* DOCUMENT EXCERPT
______
Let $c\in(a,b)$ and suppose $y$ is $C^2$ on $[a,c]$ and on $[c,b]$, continuous at $c$, and possibly has distinct one-sided derivatives $y'(c-)$ and $y'(c+)$. Such a curve is called a broken extremal when each smooth arc satisfies the Euler--Lagrange equation. The natural admissible class for this discussion is piecewise smooth, since a genuine corner is not an element of $C^1([a,b])$.
[definition: Broken Extremal]
Let $L:[a,b]\times\mathbb R\times\mathbb R\to\mathbb R$ be a $C^2$ function. Let $X$ be the set of continuous curves $y:[a,b]\to\mathbb R$ that are piecewise $C^1$ on a finite partition of $[a,b]$. Define the functional $I:X\to\mathbb R$ by
\begin{align*}
I[y]=\int_a^b L(x,y(x),y'(x))\,dx,
\end{align*}
where $y'$ is taken on each smooth subinterval. A function $y\in X$ is a broken extremal for $I$ with corner at $c\in(a,b)$ if $y\in C^2([a,c])\cap C^2([c,b])$ and each restriction satisfies the Euler--Lagrange equation on its open subinterval.
[/definition]
The definition isolates the interior equation on each side. Stationarity of the whole curve still has to control what happens when the corner point is varied, because the split integral creates boundary terms at $c$ from both arcs.
[quotetheorem:3507]
[citeproof:3507]
The first condition is continuity of the momentum conjugate to $y$. The second is continuity of the Hamiltonian quantity associated with translations in $x$, using the sign convention $H=y'\partial_{y'}L-L$. Each hypothesis controls a different possible jump. Vertical freedom of the corner gives continuity of $\partial_{y'}L$; if the admissible class pins the corner height, a jump in momentum can persist because the variation that would detect it is absent. Horizontal freedom gives continuity of $L-y'\partial_{y'}L$; if the joining point $c$ is fixed in advance, the horizontal corner variation is unavailable, and the second condition need not follow. For example, with a piecewise-defined admissible class in which curves must pass through a fixed point $(c,\beta)$, two affine Dirichlet-energy arcs joining $(a,\alpha)$ to $(c,\beta)$ and $(c,\beta)$ to $(b,\gamma)$ are stationary under variations fixing that interior point even when the one-sided slopes differ. The Weierstrass--Erdmann momentum condition would reject such a path only after the corner height is allowed to vary. These conditions are necessary, not sufficient: a curve may satisfy both matching equations and still fail to minimise the functional. The arc-length example below illustrates that, for strictly convex dependence on $y'$, the momentum condition alone can already rule out genuine corners.
[example: Corners for Arc Length]
For the arc-length functional
\begin{align*}
I[y]=\int_a^b \sqrt{1+(y')^2}\,dx,
\end{align*}
the integrand is $L(x,y,p)=\sqrt{1+p^2}$. Differentiating with respect to $p$ gives
\begin{align*}
\partial_pL(x,y,p)=\frac{1}{2}(1+p^2)^{-1/2}\cdot 2p=\frac{p}{\sqrt{1+p^2}}.
______
* GIVEN DATA
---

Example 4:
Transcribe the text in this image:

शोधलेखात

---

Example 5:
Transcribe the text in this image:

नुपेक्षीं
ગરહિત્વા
______
* TASKS TO PERFORM
1) In the passage on broken extremals, what is the natural admissible class for the discussion?
2) Rewrite the entries with "Transcribe" changed to "Write out" and nothing else altered.
The text and the entries have nothing to do with each other.

* ANSWERS BY TASK
1) Piecewise smooth curves.

2)
---

Example 4:
Write out the text in this image:

शोधलेखात

---

Example 5:
Write out the text in this image:

नुपेक्षीं
ગરહિત્વા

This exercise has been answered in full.